TASK STATEMENT: Repeat the records below exactly from the line containing "left knee: (303, 144)" to the line containing "right eye: (398, 374)", taking in both of those lines. Drop the pictures.

MATERIAL SHOWN:
:::::

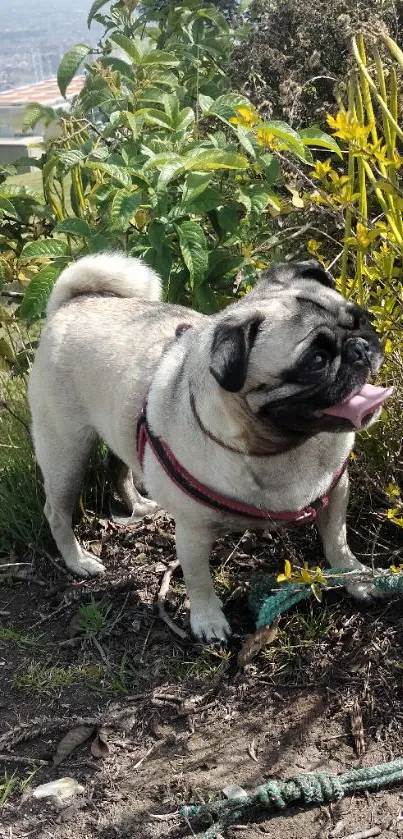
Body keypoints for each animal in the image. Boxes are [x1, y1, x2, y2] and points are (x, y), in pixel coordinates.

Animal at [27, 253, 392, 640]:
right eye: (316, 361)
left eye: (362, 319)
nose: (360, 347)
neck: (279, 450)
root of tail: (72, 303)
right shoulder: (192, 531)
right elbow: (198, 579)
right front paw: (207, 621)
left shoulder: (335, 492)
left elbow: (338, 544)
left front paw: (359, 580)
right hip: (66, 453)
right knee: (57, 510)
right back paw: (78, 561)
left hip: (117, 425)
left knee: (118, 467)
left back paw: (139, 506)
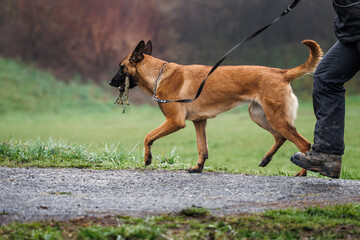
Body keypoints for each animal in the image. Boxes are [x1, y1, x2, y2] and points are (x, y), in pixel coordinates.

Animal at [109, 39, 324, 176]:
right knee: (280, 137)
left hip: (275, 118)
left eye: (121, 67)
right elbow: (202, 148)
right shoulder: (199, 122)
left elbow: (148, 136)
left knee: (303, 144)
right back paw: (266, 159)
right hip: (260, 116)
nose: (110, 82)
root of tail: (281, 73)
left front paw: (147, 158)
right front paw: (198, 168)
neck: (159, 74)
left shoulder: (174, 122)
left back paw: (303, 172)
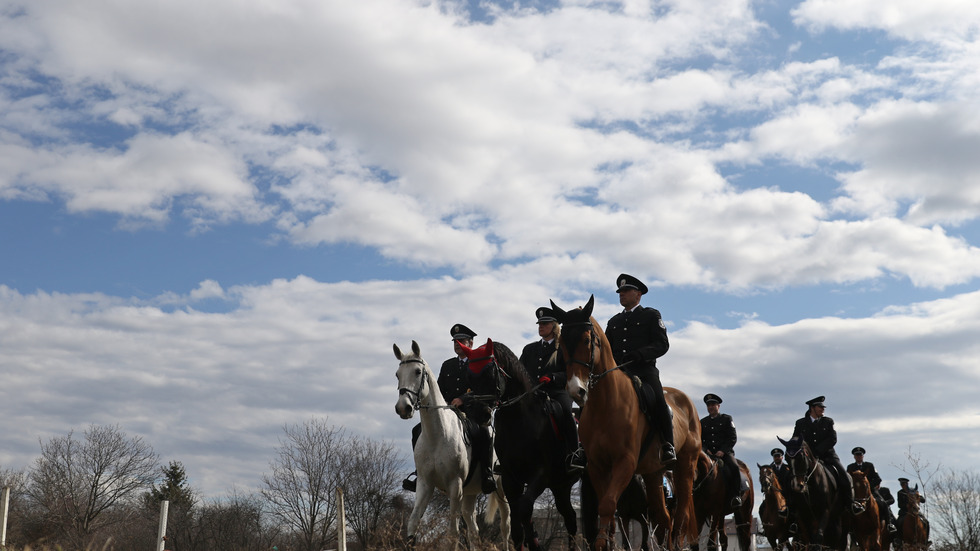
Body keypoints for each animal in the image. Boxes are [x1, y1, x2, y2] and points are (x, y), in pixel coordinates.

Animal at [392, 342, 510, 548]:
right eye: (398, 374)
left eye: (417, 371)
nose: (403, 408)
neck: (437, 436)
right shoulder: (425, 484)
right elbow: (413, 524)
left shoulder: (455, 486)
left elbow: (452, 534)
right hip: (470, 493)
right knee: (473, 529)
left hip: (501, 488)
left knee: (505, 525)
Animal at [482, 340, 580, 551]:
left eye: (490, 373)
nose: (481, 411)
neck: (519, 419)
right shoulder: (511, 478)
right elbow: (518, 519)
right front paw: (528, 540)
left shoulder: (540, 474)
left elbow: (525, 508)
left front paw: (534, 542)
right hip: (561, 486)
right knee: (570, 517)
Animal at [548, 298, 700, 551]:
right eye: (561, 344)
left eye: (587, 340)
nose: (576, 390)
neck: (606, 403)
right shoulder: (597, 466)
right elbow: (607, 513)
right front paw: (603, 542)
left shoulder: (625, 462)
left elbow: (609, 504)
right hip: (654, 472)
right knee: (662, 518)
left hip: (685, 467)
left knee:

:::::

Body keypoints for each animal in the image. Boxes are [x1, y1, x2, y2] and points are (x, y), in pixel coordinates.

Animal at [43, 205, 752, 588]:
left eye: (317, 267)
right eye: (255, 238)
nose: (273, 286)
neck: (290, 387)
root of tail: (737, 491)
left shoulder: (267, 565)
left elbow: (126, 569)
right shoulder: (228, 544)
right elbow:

:::::

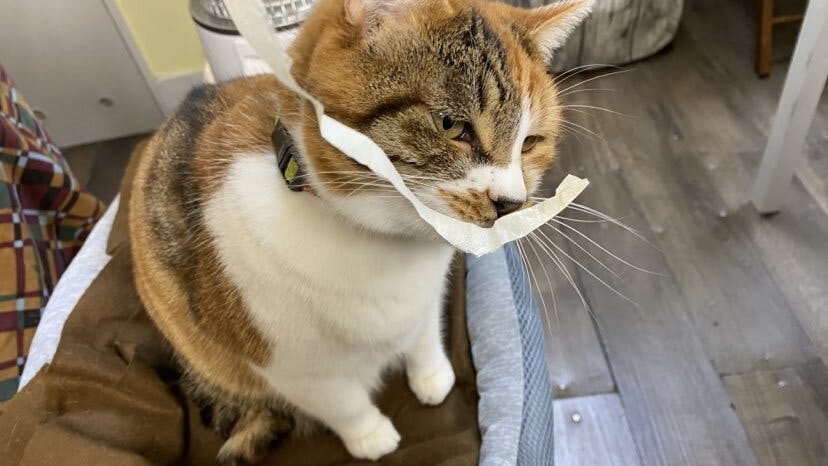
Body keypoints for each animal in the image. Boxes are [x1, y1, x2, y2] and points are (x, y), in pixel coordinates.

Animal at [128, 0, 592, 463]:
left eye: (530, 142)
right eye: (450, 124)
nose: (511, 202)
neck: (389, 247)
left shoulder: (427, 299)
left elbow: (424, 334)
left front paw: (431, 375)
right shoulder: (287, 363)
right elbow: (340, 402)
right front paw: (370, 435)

:::::

OUTPUT FOR THIS EXERCISE:
left knee: (303, 144)
right back paw: (266, 159)
right hip: (260, 116)
nose: (110, 82)
root of tail: (281, 73)
left front paw: (147, 158)
right front paw: (198, 168)
neck: (159, 74)
left shoulder: (174, 122)
left back paw: (303, 172)
Body keypoints for each animal in the image. Boxes are [x1, y1, x2, y2] and points are (x, y), in pixel coordinates.

Animal at [392, 342, 510, 548]:
right eye: (398, 374)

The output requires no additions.